Wie könnte der unten stehende Textauszug über das Leiden am Kreuz weitergehen? Führe ihn im gleichen Ton fort, beginnend nach seinem letzten Satz.

VORGEGEBENER TEXTAUSZUG:
--------------------------------

In diesen drei Stunden des furchtbarsten Gerichts war unser Herr allein. Kein Mensch, kein Engel konnte Ihm beistehen. Aber auch Gott, der zu rein von Augen ist, um Böses zu sehen, wandte sich von Ihm ab (s. Hab 1,13). In diesen Augenblicken konnte es keine Gemeinschaft zwischen dem heiligen Gott und Demjenigen geben, der, obwohl selbst ebenso heilig, nun die Sünden derer trug, die an Ihn glauben würden, und zur Sünde gemacht wurde. Verworfen von der Masse der Menschen, im Stich gelassen von den Seinen und verlassen von seinem Gott hing Er um unsertwillen in tiefer Finsternis am Kreuz. Es war das „Leiden des Todes“, durch das Er in diesen Stunden gehen musste (Heb 2,9). In Ihm, dem Gerechten und Heiligen, gab es keine Ursache dafür. Er litt und starb aus Liebe zu den Verlorenen unter dem Gericht Gottes über die Sünde. Er wurde für uns zum Fluch, denn es steht geschrieben: „Verflucht ist jeder, der am Holz hängt“ (Gal 3,13).

--------------------------------

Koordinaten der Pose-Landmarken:

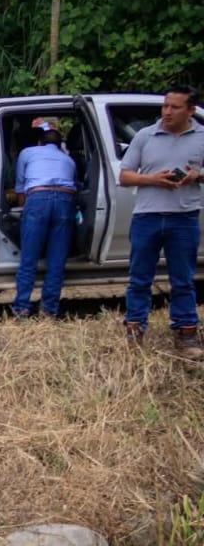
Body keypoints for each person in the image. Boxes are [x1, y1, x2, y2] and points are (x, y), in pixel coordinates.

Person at [118, 85, 204, 354]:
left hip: (185, 217)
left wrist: (197, 176)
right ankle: (134, 330)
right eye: (165, 106)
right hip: (147, 216)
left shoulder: (202, 137)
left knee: (183, 279)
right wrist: (153, 179)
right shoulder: (145, 135)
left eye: (175, 107)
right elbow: (124, 176)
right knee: (139, 278)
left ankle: (186, 333)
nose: (167, 112)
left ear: (190, 110)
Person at [9, 120, 79, 320]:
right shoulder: (69, 160)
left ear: (39, 142)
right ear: (60, 145)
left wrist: (22, 210)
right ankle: (49, 310)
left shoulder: (27, 153)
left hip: (38, 198)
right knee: (56, 261)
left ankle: (22, 308)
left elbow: (20, 187)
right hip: (65, 200)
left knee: (29, 259)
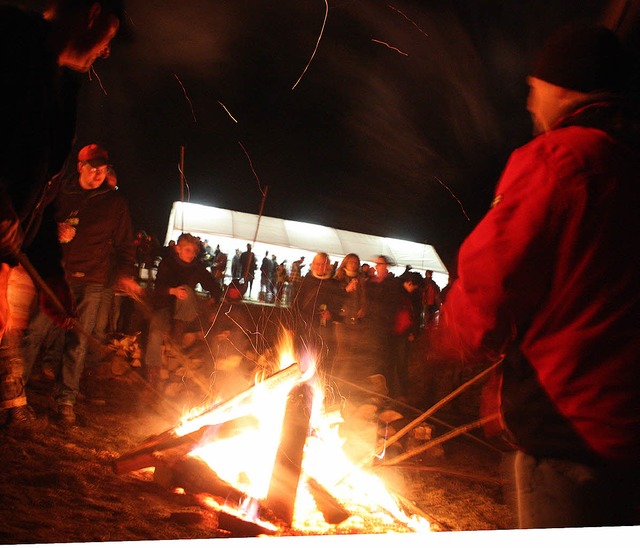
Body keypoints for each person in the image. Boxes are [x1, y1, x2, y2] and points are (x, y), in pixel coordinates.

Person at [440, 24, 640, 529]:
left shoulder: (558, 159)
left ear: (563, 87)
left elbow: (493, 279)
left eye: (533, 88)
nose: (529, 103)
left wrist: (451, 335)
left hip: (570, 427)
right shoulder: (629, 166)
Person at [0, 0, 123, 432]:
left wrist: (50, 273)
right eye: (109, 36)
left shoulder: (60, 84)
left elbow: (42, 192)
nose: (106, 51)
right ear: (92, 13)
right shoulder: (8, 41)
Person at [23, 144, 140, 424]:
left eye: (103, 168)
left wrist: (125, 274)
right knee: (34, 334)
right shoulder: (62, 194)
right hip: (56, 278)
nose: (99, 173)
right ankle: (13, 392)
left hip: (93, 281)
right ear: (80, 167)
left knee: (78, 343)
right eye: (93, 167)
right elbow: (36, 227)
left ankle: (66, 401)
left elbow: (125, 245)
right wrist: (55, 231)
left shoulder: (115, 203)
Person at [144, 233, 222, 390]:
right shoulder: (167, 264)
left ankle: (177, 338)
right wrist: (172, 291)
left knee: (186, 291)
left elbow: (212, 284)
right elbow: (158, 288)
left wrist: (214, 298)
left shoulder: (196, 267)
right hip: (164, 306)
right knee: (155, 333)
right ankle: (153, 372)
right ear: (178, 249)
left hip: (185, 311)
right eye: (187, 250)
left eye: (193, 251)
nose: (191, 254)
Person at [293, 252, 341, 375]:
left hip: (324, 331)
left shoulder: (334, 285)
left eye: (324, 264)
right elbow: (295, 305)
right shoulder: (305, 282)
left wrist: (332, 314)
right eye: (318, 264)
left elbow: (340, 308)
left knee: (322, 363)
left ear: (329, 266)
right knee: (303, 361)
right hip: (305, 329)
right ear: (313, 265)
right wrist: (292, 326)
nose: (321, 267)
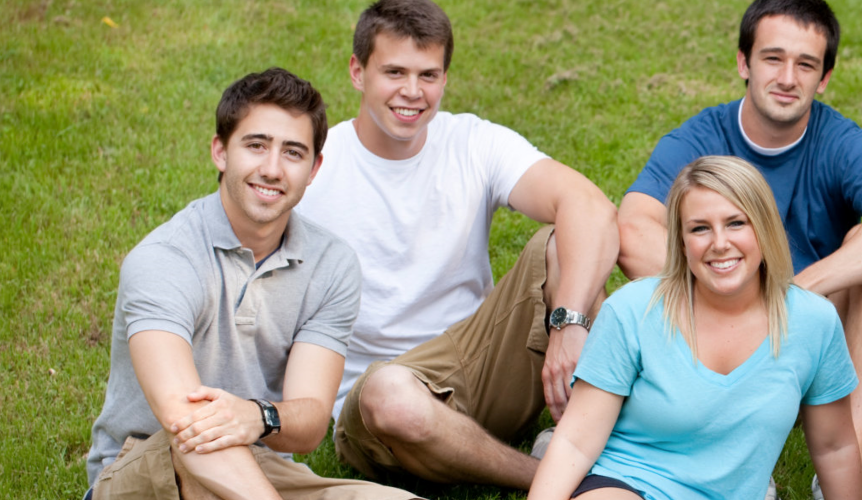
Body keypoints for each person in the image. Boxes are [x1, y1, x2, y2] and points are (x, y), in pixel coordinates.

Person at [299, 0, 619, 488]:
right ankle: (555, 475)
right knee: (392, 396)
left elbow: (590, 206)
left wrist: (569, 323)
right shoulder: (316, 166)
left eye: (428, 74)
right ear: (357, 72)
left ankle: (628, 438)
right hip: (382, 401)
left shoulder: (472, 142)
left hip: (479, 359)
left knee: (564, 241)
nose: (412, 91)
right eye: (394, 72)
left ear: (446, 78)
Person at [84, 68, 417, 500]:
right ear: (220, 152)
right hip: (153, 470)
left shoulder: (330, 264)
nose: (273, 169)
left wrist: (258, 417)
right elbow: (183, 419)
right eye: (256, 145)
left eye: (293, 153)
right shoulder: (165, 258)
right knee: (197, 443)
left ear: (314, 169)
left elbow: (311, 421)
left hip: (261, 468)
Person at [615, 0, 862, 453]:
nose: (787, 78)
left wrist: (793, 290)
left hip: (806, 337)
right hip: (715, 337)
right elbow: (634, 225)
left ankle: (844, 454)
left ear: (825, 78)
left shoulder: (840, 140)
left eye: (806, 65)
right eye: (773, 58)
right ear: (744, 62)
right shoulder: (701, 138)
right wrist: (732, 296)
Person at [529, 156, 862, 500]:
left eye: (736, 223)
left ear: (765, 228)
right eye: (700, 228)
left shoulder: (813, 322)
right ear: (682, 241)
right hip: (627, 484)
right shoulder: (633, 310)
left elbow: (834, 449)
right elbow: (574, 443)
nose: (719, 243)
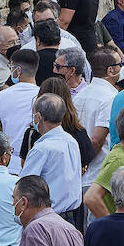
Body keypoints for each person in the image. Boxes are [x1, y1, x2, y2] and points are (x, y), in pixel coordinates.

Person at [20, 94, 84, 225]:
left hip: (49, 219)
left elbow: (24, 187)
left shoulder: (42, 149)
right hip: (72, 216)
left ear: (38, 117)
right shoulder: (71, 141)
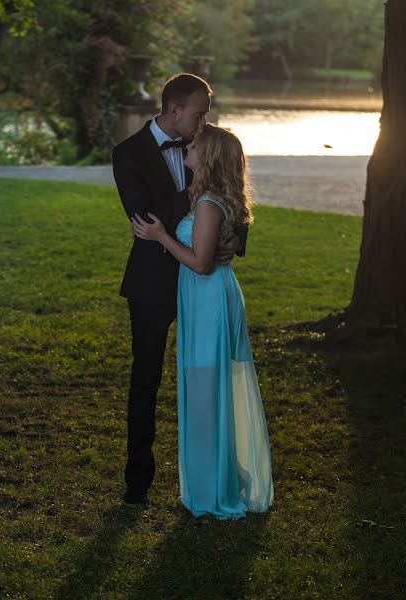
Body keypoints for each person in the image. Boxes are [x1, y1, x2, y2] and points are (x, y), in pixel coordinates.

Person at [112, 73, 244, 506]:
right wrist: (196, 194)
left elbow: (232, 198)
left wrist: (229, 242)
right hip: (153, 282)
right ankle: (138, 479)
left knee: (211, 376)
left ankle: (218, 468)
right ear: (174, 110)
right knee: (146, 378)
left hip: (201, 285)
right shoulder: (128, 154)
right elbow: (144, 218)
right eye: (200, 112)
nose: (205, 121)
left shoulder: (205, 148)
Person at [132, 123, 273, 519]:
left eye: (194, 145)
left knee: (207, 390)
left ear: (207, 156)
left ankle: (213, 490)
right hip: (205, 298)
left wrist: (161, 236)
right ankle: (214, 478)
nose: (187, 148)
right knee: (207, 389)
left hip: (209, 299)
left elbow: (198, 262)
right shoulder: (206, 200)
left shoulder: (209, 203)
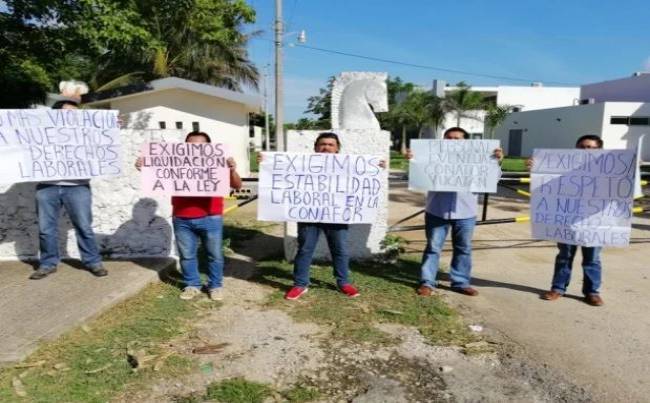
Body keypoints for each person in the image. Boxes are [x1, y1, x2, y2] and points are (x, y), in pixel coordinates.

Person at [258, 132, 386, 300]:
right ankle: (300, 284)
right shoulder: (301, 165)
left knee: (340, 249)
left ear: (337, 149)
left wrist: (376, 166)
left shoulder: (348, 165)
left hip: (337, 216)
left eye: (330, 145)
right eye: (322, 144)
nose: (326, 147)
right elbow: (281, 174)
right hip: (308, 215)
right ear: (315, 147)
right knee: (304, 249)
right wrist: (267, 163)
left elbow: (363, 177)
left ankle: (343, 282)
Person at [137, 131, 242, 301]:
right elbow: (157, 175)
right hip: (181, 216)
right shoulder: (175, 162)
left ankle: (215, 286)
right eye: (190, 146)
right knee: (187, 255)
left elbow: (237, 185)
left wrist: (232, 170)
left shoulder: (218, 162)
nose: (195, 150)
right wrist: (145, 166)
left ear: (209, 148)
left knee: (214, 254)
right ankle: (192, 284)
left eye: (200, 147)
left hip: (211, 216)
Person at [406, 127, 503, 297]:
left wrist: (495, 161)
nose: (452, 141)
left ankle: (460, 282)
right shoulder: (432, 156)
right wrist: (413, 160)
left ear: (465, 141)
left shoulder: (478, 159)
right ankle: (427, 282)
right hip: (437, 211)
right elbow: (418, 176)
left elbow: (492, 179)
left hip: (466, 212)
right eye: (448, 138)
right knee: (433, 248)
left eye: (457, 138)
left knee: (463, 248)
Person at [30, 81, 108, 280]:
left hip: (78, 186)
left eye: (73, 113)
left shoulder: (87, 133)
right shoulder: (41, 133)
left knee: (84, 226)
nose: (69, 117)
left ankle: (93, 262)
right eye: (65, 112)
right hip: (47, 186)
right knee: (46, 229)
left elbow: (105, 142)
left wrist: (111, 128)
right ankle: (48, 263)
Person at [530, 134, 605, 306]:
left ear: (600, 150)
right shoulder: (564, 166)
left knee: (592, 259)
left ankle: (592, 292)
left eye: (591, 148)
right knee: (565, 256)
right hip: (567, 219)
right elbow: (546, 183)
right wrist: (536, 168)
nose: (586, 150)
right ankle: (557, 288)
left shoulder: (611, 168)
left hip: (594, 222)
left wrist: (632, 171)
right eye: (582, 147)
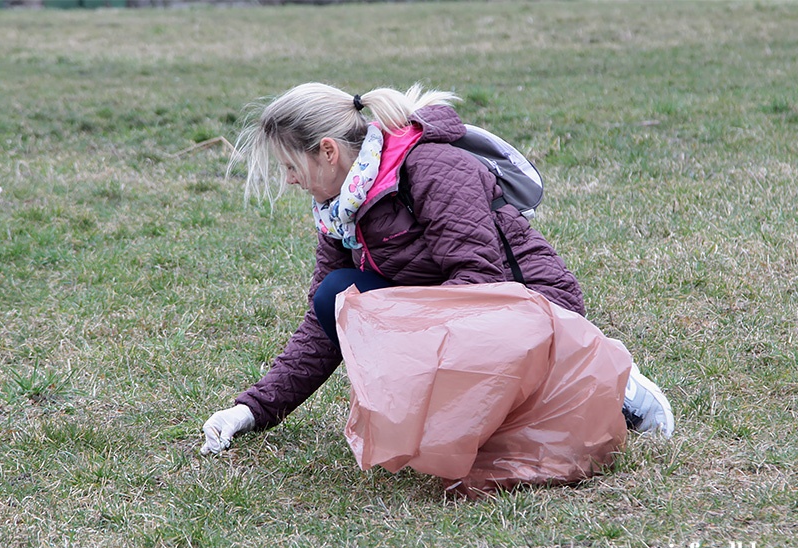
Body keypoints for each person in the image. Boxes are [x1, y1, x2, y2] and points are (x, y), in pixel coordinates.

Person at [200, 83, 674, 456]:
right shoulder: (339, 212)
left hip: (535, 307)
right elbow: (323, 327)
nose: (288, 180)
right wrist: (249, 410)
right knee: (336, 297)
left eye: (290, 165)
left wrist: (411, 353)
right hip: (458, 315)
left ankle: (613, 380)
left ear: (328, 151)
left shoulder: (430, 168)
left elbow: (482, 283)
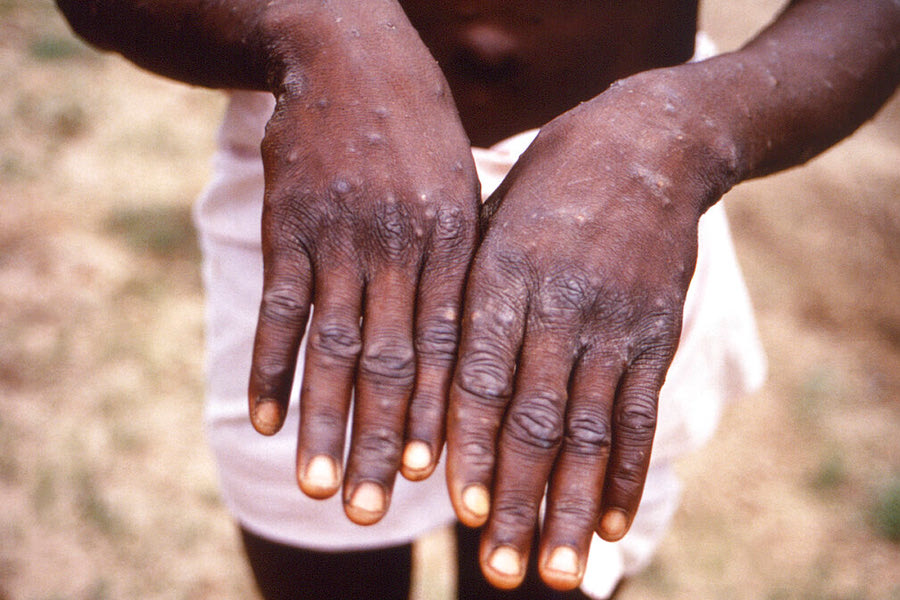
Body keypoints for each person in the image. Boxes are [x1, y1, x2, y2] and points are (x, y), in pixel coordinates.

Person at [55, 1, 898, 598]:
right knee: (314, 547)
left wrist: (685, 133)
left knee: (547, 566)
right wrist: (308, 23)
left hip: (620, 206)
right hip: (334, 156)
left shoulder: (658, 158)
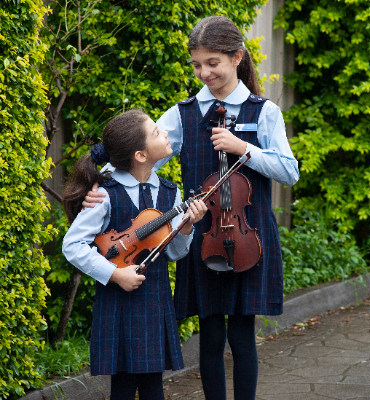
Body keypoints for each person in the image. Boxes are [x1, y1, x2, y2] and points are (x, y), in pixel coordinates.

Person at [82, 16, 300, 400]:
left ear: (237, 57)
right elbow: (136, 153)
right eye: (197, 64)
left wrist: (243, 148)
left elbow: (289, 171)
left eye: (212, 63)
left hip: (250, 236)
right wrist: (99, 186)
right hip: (203, 236)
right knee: (211, 334)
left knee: (242, 334)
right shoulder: (183, 113)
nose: (204, 73)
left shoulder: (262, 111)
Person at [62, 109, 207, 400]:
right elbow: (72, 245)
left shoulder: (170, 193)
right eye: (156, 132)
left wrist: (187, 228)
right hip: (119, 299)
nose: (165, 133)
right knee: (124, 388)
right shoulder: (105, 193)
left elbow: (175, 253)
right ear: (140, 155)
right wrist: (114, 274)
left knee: (154, 386)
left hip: (155, 296)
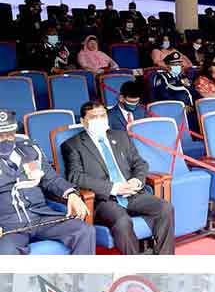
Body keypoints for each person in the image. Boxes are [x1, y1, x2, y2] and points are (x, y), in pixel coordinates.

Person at [62, 102, 175, 255]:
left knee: (165, 208)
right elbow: (75, 176)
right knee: (123, 222)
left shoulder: (120, 136)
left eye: (102, 116)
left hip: (131, 193)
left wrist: (137, 180)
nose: (99, 120)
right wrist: (114, 188)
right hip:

--------------------------------

SCHRIFTLICHE ANTWORT:
Was der Herr dabei empfunden hat, können menschliche Worte, durch die wir nur unsere eigenen Gefühle ausdrücken können, wohl nie völlig beschreiben. Dennoch reden manche Psalmen prophetisch in zu Herzen gehenden Worten von diesen Stunden. Als Er unsere Sünden in all ihrer Abscheulichkeit „an seinem Leib auf dem Holz trug“, war dies für den Reinen und Heiligen wie eine „Grube des Verderbens“ und wie „kotiger Schlamm“ (Ps 40,3). „Ich bin versunken in tiefen Schlamm, und kein Grund ist da ... Zieh mich heraus aus dem Schlamm, dass ich nicht versinke!“ (Ps 69,3.15). So schrecklich, ja ekelhaft, empfand Er das Tragen unserer Sünden, die wir manchmal noch als Schwachheiten entschuldigen möchten!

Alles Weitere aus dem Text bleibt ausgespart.